More recently, the geotextile liner was replaced by a specialized polymer designed specifically for binding stone/gravel in bunkers. By retaining its porosity, this gravel layer provides the fastest draining layer on the market – a method now known as the “Better Billy Bunker.” Hundreds of courses have begun to switch to this porous, faster‑draining layer as part of their renovations. Thus far, one of the primary benefits has been the allocation of resources to areas other than bunker maintenance, specifically after heavy rain events.

“Regardless of the weather, golf course owners don’t have to worry about losing rounds due to poor bunker conditions,” says Todd Jenkins, the vice president of Billy Bunker.


For more than 10 years, SubAir Systems has worked with supers to seek out new solutions for perfecting greens and playing surfaces as courses are renovated. The company is a leading innovator in subsurface aeration and moisture removal, with systems that drain excessive moisture 36 times faster than natural gravity drainage.

Tracking for a SubAir moisture removal system installed below a green.

The system is invisible to the naked eye and more advances are being rolled out that are comprehensive, affordable and easy to monitor.

SubAir’s Control Center will advance the ability to monitor, relay and respond to superintendents’ commands from any web connected device, or respond automatically to pre‑set subsurface conditions, says SubAir Systems President Jay Penney. Meanwhile, the company’s TurfWatch technology will simplify operations and scheduling, along with superintendents’ immediate responses to changing course conditions.

Although golfers won’t notice, all insight with regards to soil conditions (moisture, salinity and temperature levels) at courses with SubAir Systems, can also be immediately reviewed in real-time by maintenance staff members on smartphones, tablets or computers.


When it comes to golf irrigation, new advances – from two‑wire technology to closer‑spaced sprinkler systems – are an increasingly major part of many course renovation projects.

These new products being incorporated underground at facilities not only directly influence soil conditions, but also save water and money in the long run, are relatively easy to install, and give superintendents far greater control.

Two‑wire systems only require a single cable that offers power (along with communication) to and from each sprinkler head. By providing this power and communication along a wire path, which connects sprinkler heads with one another, two‑wire systems also use thousands of feet less copper wire than controller‑based systems, resulting in potentially significant savings.

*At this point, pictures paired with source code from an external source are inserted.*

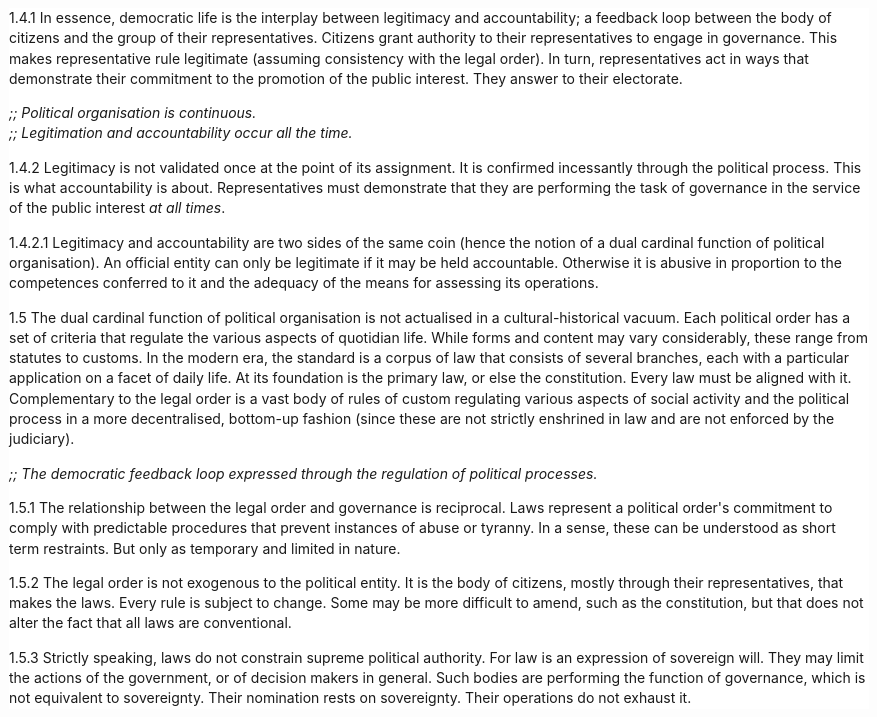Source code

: 1.4.1 In essence, democratic life is the interplay between legitimacy
and accountability; a feedback loop between the body of citizens and the
group of their representatives. Citizens grant authority to their
representatives to engage in governance. This makes representative rule
legitimate (assuming consistency with the legal order). In turn,
representatives act in ways that demonstrate their commitment to the
promotion of the public interest. They answer to their electorate.

_;; Political organisation is continuous._  
_;; Legitimation and accountability occur all the time._

1.4.2 Legitimacy is not validated once at the point of its
assignment. It is confirmed incessantly through the political
process. This is what accountability is about. Representatives must
demonstrate that they are performing the task of governance in the
service of the public interest *at all times*.

1.4.2.1 Legitimacy and accountability are two sides of the same coin
(hence the notion of a dual cardinal function of political
organisation). An official entity can only be legitimate if it may be
held accountable. Otherwise it is abusive in proportion to the
competences conferred to it and the adequacy of the means for assessing
its operations.

1.5 The dual cardinal function of political organisation is not
actualised in a cultural-historical vacuum. Each political order has a
set of criteria that regulate the various aspects of quotidian
life. While forms and content may vary considerably, these range from
statutes to customs. In the modern era, the standard is a corpus of law
that consists of several branches, each with a particular application on
a facet of daily life. At its foundation is the primary law, or else the
constitution. Every law must be aligned with it. Complementary to the
legal order is a vast body of rules of custom regulating various aspects
of social activity and the political process in a more decentralised,
bottom-up fashion (since these are not strictly enshrined in law and are
not enforced by the judiciary).

_;; The democratic feedback loop expressed through the regulation of
political processes._

1.5.1 The relationship between the legal order and governance is
reciprocal. Laws represent a political order's commitment to comply with
predictable procedures that prevent instances of abuse or tyranny. In a
sense, these can be understood as short term restraints. But only as
temporary and limited in nature.

1.5.2 The legal order is not exogenous to the political entity. It is
the body of citizens, mostly through their representatives, that makes
the laws. Every rule is subject to change. Some may be more difficult to
amend, such as the constitution, but that does not alter the fact that
all laws are conventional.

1.5.3 Strictly speaking, laws do not constrain supreme political
authority. For law is an expression of sovereign will. They may limit
the actions of the government, or of decision makers in general. Such
bodies are performing the function of governance, which is not
equivalent to sovereignty. Their nomination rests on sovereignty. Their
operations do not exhaust it.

A course superintendent sets his irrigation plan.

To further reduce costs and, ultimately, water usage, supers are also using closer spaced sprinkler systems. When compared to sprinklers that are 15 to 20 years old, the newer systems improve water distribution considerably.

“The efficiency of these modern, closer spaced systems have led to 10 to 30 percent savings in water use,” says Ian H. Williams, the national specification manager for Rain Bird Corporation’s golf division. “Through properly designed spacing, more and more courses are noticing these savings.”

As evidenced by these systems, along with the myriad of other recent technological advances, there’s no question that nothing spurs renovations more today than the technology often hidden behind (or under) the scenes.